▸ **DATA**
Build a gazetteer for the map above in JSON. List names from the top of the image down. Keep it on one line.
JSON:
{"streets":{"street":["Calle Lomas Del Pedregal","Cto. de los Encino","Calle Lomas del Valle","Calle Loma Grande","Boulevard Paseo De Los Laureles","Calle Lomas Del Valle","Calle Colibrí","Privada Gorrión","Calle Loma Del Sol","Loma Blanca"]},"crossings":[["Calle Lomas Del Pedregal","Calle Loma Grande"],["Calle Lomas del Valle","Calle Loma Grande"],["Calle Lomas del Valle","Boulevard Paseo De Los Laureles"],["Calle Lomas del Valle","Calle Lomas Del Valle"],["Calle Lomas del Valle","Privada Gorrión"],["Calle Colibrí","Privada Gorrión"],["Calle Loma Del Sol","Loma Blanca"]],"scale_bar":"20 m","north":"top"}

▸ **WHAT THE EXERCISE ASKS**
The answer must be the data above, repeated exactly as it stands.

▸ **SOLUTION**
Build a gazetteer for the map above in JSON. List names from the top of the image down. Keep it on one line.
JSON:
{"streets":{"street":["Calle Lomas Del Pedregal","Cto. de los Encino","Calle Lomas del Valle","Calle Loma Grande","Boulevard Paseo De Los Laureles","Calle Lomas Del Valle","Calle Colibrí","Privada Gorrión","Calle Loma Del Sol","Loma Blanca"]},"crossings":[["Calle Lomas Del Pedregal","Calle Loma Grande"],["Calle Lomas del Valle","Calle Loma Grande"],["Calle Lomas del Valle","Boulevard Paseo De Los Laureles"],["Calle Lomas del Valle","Calle Lomas Del Valle"],["Calle Lomas del Valle","Privada Gorrión"],["Calle Colibrí","Privada Gorrión"],["Calle Loma Del Sol","Loma Blanca"]],"scale_bar":"20 m","north":"top"}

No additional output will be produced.